A representative sample is drawn from a population of interest and has demographics and characteristics that match those of the population in as many ways as possible.

## A Problematic Study

Suppose you had a friend that did a study of intelligence, and found that 9 out 10 people are super geniuses. Between your peals of laughter, you would probably think that he must have been the odd one out! Obviously, his study had a problem with it, but what is the problem, exactly?You might think that it is because his sample only had 10 people, but if he grabbed 10 people *at random*, what are the odds that 9 of them would be super geniuses? Suppose further that the results of his study were based on a sample of 100 people. 90 super geniuses in a group of 100 – pretty impressive, and clearly proves the study’s problem, right?Not if his sample is Fields Medal winners and Nobel Laureates! (Now you are wondering about the other 10, aren’t you?)

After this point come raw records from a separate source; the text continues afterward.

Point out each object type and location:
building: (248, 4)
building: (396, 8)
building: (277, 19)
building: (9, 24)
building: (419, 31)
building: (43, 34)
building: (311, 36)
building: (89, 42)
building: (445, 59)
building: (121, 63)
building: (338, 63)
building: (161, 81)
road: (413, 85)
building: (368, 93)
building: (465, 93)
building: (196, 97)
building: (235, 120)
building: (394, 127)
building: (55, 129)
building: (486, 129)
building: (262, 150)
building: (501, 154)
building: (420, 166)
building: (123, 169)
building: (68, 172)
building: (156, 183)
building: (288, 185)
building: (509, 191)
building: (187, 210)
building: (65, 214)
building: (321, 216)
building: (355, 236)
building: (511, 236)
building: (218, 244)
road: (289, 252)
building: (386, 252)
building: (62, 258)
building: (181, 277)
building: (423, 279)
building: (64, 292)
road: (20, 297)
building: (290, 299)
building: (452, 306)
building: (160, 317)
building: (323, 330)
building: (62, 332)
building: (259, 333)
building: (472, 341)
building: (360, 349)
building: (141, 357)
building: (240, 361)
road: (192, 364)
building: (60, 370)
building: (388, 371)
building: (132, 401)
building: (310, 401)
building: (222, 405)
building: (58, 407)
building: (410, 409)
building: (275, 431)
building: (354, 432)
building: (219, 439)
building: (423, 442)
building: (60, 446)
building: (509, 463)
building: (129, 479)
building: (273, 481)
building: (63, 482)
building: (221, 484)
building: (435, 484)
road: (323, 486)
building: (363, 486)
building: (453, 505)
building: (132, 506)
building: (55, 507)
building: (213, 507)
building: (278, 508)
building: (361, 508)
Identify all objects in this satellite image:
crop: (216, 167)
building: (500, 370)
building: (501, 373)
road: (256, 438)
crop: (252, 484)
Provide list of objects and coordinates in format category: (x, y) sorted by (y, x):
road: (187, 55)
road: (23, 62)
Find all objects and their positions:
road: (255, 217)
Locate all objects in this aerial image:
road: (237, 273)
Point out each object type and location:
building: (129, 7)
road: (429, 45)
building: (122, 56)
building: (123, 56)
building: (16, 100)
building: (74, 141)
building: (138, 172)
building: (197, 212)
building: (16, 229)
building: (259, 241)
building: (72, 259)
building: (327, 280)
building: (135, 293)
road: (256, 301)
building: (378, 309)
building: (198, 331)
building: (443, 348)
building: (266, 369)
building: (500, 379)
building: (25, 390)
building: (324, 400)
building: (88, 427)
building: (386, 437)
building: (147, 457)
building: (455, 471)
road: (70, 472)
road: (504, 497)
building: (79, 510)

## Representative Sample Defined

The reason why his study is invalid is because the sample he chose did not represent the population to which he is applying the findings.

If he was saying that 9 out of 10 Fields Medal winners and Nobel Laureates are super geniuses, that finding might make sense. But, if he tried to apply those results to the regular population, you would counter that he does not have a **representative sample** of the general population. That is, the characteristics of the sample he chose do not match those of the group at large, so the sample does not *represent* the group well.Whenever you want to study a small group and *generalize* from the small group to the larger one, you need to make sure that the small group is just like the larger one.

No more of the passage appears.